Typical righty guilt response: No other country in the history of the world has volunteered and donated more to the world’s poor than America. Bravo, as would be expected from the most affluent society on the the face of the earth. But you guys just proved that throwing money and social programs at poverty hasn’t really done any good domestically. So why would you think extravagant handouts would do any better for the rest of the world? Your best solution is healthy personal morality fueling economic growth. But the problem is, what pace is internationally sustainable?
October 5th, 2010 2:46 am
fair go… but look at how the statistics that are used here tell only one part of the story… OK, so these folks have colour television… have you tried to buy a B+W TV recently? So they have cars… I would be willing to bet that they don’t own those cars, they’re on HP or in hock up to their eyeballs- and thanks to the way US cities are designed and public transport is (not) funded, having a car is an absolute necessity. You expect folks to walk everywhere? Try it yourself and see how long it’s tolerable!

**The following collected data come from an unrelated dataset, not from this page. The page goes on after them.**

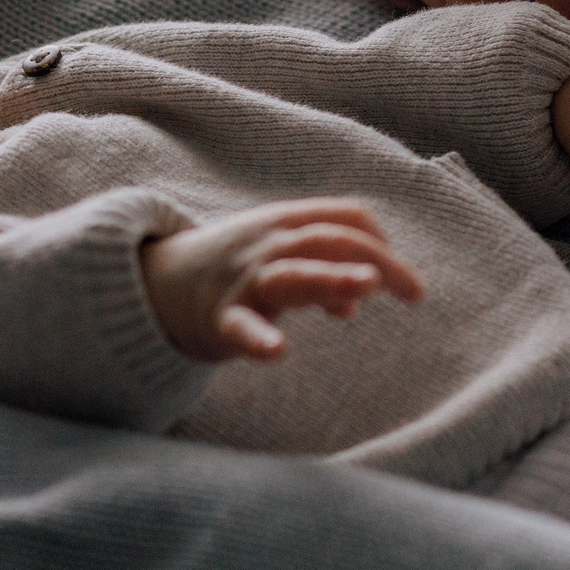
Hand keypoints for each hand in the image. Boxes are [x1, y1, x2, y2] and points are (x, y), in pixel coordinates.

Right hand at [138, 199, 425, 362]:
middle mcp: (268, 244)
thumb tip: (356, 304)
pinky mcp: (220, 318)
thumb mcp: (276, 261)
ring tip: (368, 285)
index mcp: (286, 224)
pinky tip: (278, 352)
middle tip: (417, 293)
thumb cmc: (228, 271)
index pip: (347, 217)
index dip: (383, 242)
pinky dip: (259, 339)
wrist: (152, 284)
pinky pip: (241, 328)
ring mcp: (244, 279)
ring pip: (293, 272)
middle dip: (379, 261)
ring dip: (332, 276)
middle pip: (332, 240)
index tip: (407, 283)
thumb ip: (320, 272)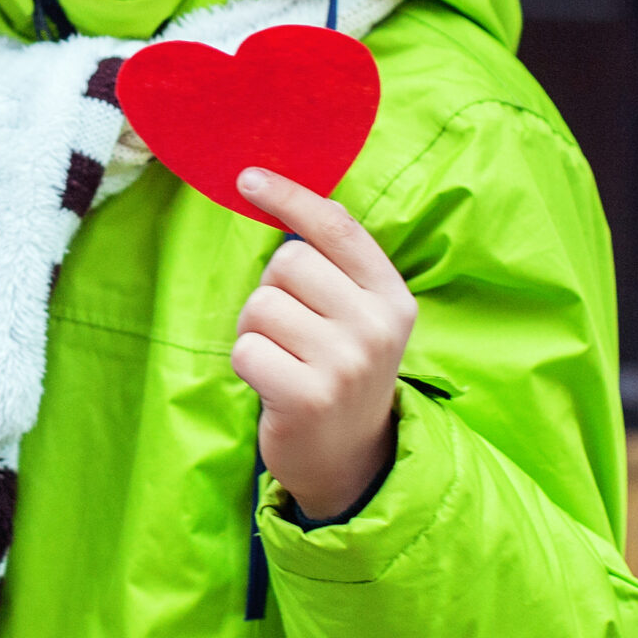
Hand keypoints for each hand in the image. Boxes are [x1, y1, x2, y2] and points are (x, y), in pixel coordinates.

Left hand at [229, 166, 416, 521]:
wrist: (349, 458)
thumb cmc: (340, 371)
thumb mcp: (359, 315)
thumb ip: (340, 264)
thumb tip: (310, 200)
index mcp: (391, 297)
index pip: (337, 228)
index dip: (289, 196)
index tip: (246, 178)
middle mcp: (376, 326)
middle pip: (287, 262)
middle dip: (272, 290)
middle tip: (292, 331)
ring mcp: (345, 363)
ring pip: (260, 304)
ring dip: (257, 330)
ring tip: (284, 359)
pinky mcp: (308, 396)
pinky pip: (246, 348)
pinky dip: (247, 363)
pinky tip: (273, 385)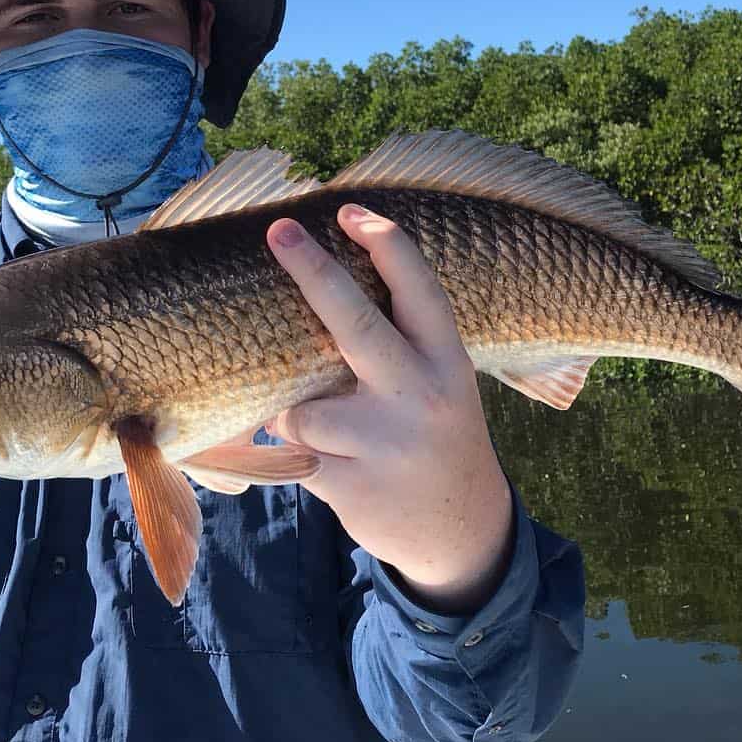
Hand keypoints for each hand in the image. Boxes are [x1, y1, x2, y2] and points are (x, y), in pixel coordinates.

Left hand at [265, 204, 514, 613]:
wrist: (462, 530)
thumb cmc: (434, 432)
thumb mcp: (441, 382)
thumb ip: (398, 342)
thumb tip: (321, 286)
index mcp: (447, 362)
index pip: (419, 291)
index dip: (387, 245)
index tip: (350, 212)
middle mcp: (421, 396)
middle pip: (355, 324)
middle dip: (314, 272)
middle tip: (280, 232)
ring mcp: (386, 444)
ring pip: (302, 406)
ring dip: (297, 415)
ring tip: (333, 435)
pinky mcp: (352, 485)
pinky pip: (295, 452)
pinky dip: (298, 454)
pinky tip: (337, 468)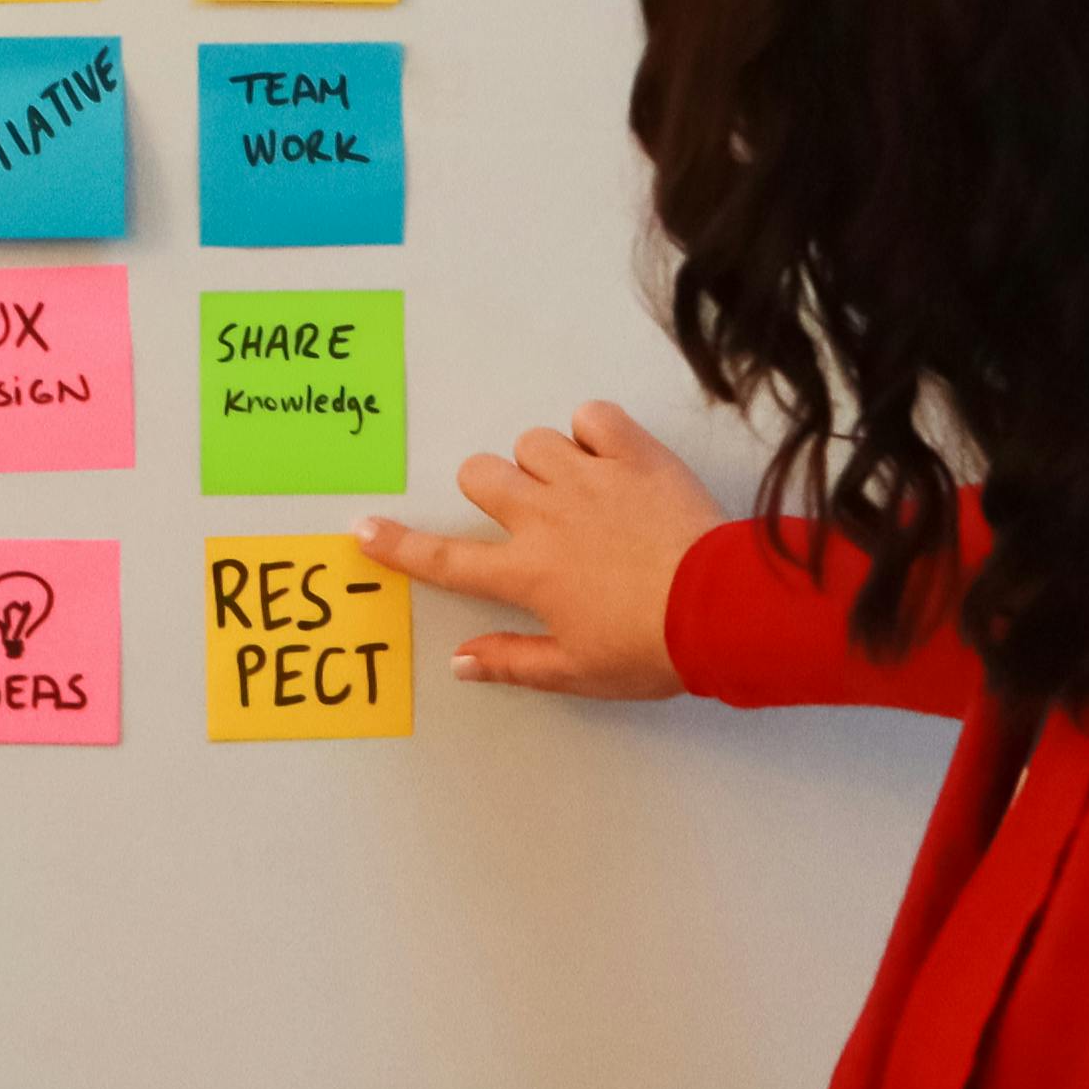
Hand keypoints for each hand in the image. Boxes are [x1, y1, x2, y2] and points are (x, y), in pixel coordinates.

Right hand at [361, 401, 728, 697]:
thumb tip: (460, 664)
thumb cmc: (652, 648)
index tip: (365, 530)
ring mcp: (588, 479)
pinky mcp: (633, 455)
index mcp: (526, 573)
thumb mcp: (578, 672)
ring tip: (577, 490)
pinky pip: (592, 416)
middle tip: (526, 516)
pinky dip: (595, 431)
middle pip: (480, 475)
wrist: (723, 609)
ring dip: (544, 463)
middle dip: (491, 491)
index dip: (398, 545)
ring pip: (532, 442)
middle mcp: (544, 517)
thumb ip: (513, 663)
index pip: (443, 560)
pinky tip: (609, 457)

The statistics quoted do not refer to internationally- accepted determinants of poverty, such as levels of credit card debt and the percentage of income used to service debts or provide basic essentials, or the level of education attained especially by girls and women.
In short using these statistics in this way misses the point, and is inflammatory in that it reinforces the image of poverty being the result of some moral defect.